Несколько мгновений мальчик и рыжий незнакомец смотрели друг другу в глаза, и вдруг рыжий стал тихо пятиться и испуганно вжимать голову в плечи, словно увидел перед собой не мальчика, а ужасное чудовище.
Рука рыжего дрогнула, и он вновь потянулся за своим черным посохом. Озар уловил его движение, нахмурился и вдруг одним тяжелым прыжком перемахнул через стойку, с грохотом приземлился на половицы и быстро обхватил рыжего чародея сзади, не позволив ему достать посох.
— Бегите! — крикнул он Евдокии.
Проповедница вскочила с лавки, схватила мальчишку за руку и бросилась к двери. Рыжий чародей бился и чертыхался в медвежьих объятьях Озара, но тот держал крепко. Бражники продолжали лежать на полу и бормотать заклинания, с ужасом поглядывая на обугленные останки своих собутыльников.
Евдокия распахнула тяжелую дверь и выбежала с мальчишкой на улицу.

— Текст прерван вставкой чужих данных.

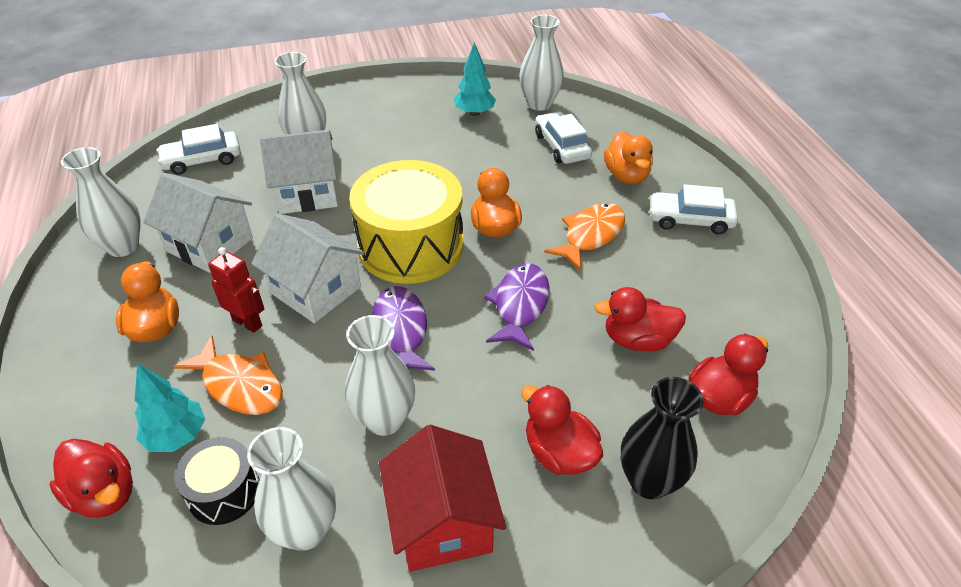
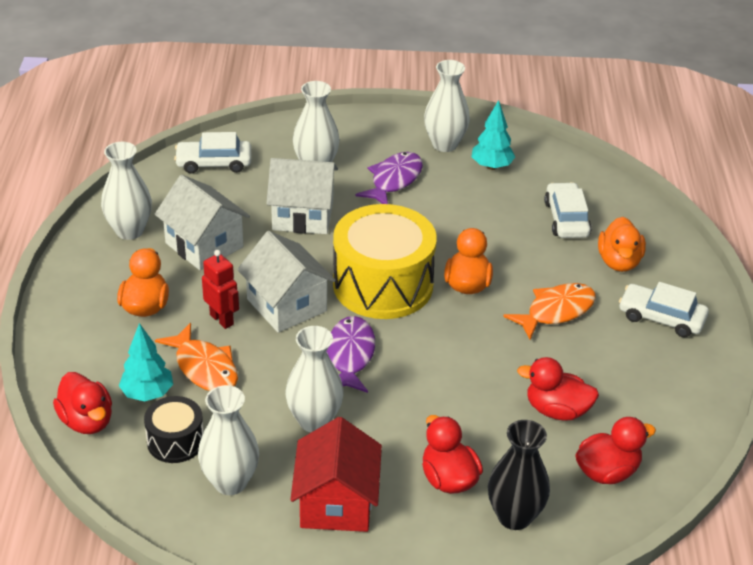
camera: 15 degrees right, 5 degrees down
(520, 305) = (463, 358): purple fish -> purple fish (394, 180)
(539, 104) = (563, 169): white vase -> white vase (444, 144)

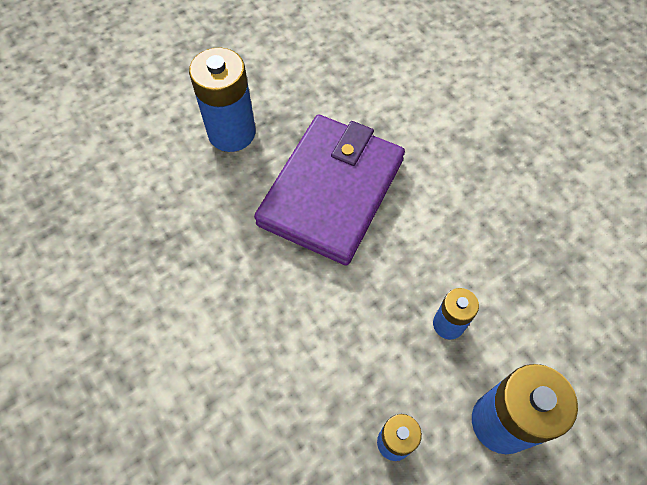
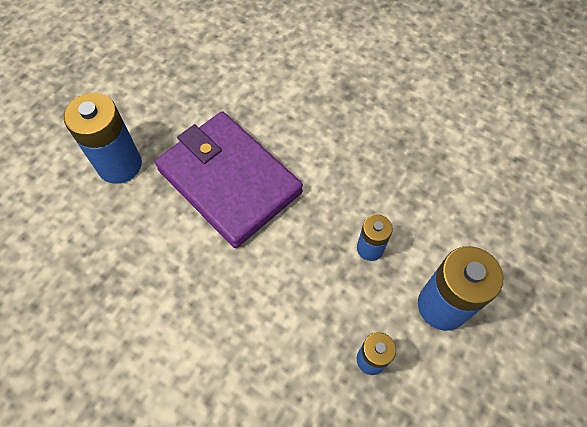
camera: 25 degrees left, 0 degrees up
(332, 191) = (229, 181): purple wallet -> purple wallet turned 45 degrees counterclockwise

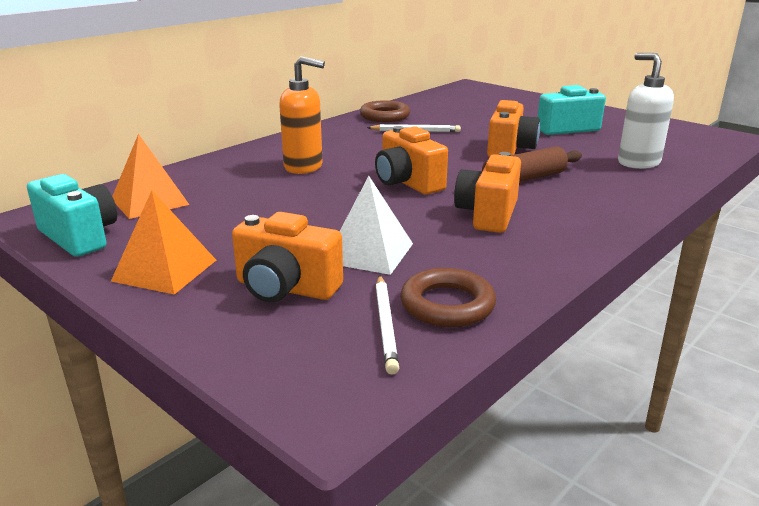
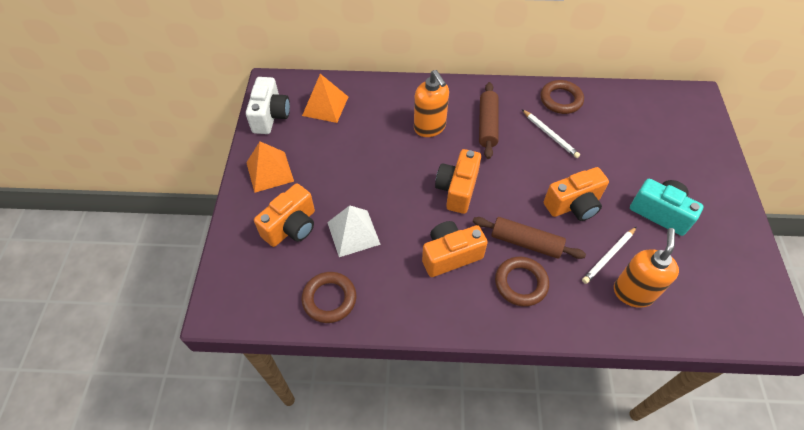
camera: 50 degrees right, 30 degrees up
(79, 237) = (270, 116): turquoise camera -> white camera
(286, 288) = (291, 227): orange camera -> orange camera turned 120 degrees counterclockwise
(354, 146) = (487, 125): none -> brown rolling pin
(385, 325) = (292, 286): white pencil -> white pencil (608, 256)
(571, 197) = (521, 283): none -> brown ring
(638, 162) = (633, 292): white soap dispenser -> orange soap dispenser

Кружало за ее спиною наполнилось грохотом и криками боли и ужаса.
Проповедница подхватила мальчишку на руки и швырнула его в крытую сеном и рогожей телегу, на которой восседал сонный мужик в дырявой шапке. Мужик вздрогнул и с изумлением воззрился на Евдокию.
— Матушка, что…
— Гони, Матвей! — крикнула Евдокия и запрыгнула вслед за мальчиком на телегу. — Гони же!
От ее ужасного крика сонливость разом слетела с опухших век Матвея. Встрепенувшись, он яростно хлестнул лошадку по крупу и завопил:
— Н-но, пошла!
Лошадка встрепенулась так же, как возчик, и, резко взяв с места, суетливо зацокала копытами по утоптанной земле, стремительно покатив телегу на большак.
— Пошла! — подгонял лошадку Матвей. — Пошла, доходяга!
Телега выскочила на большак и, подняв серые облака пыли, стала быстро удаляться.
Из кружала выскочил рыжий оборванец. Одежда его была залита кровью, а глаза дико вращались. Он наставил на уезжающую телегу свой посох и подвинул палец к выпуклости на его боку, но затем вдруг передумал и убрал палец. Пристально посмотрев вслед уезжающей телеге, он опустил свой смертоносный амулет и с усмешкой проговорил:
— Еще увидимся, щенок.
Затем сплюнул себе под ноги, повернулся и снова зашагал к кружалу.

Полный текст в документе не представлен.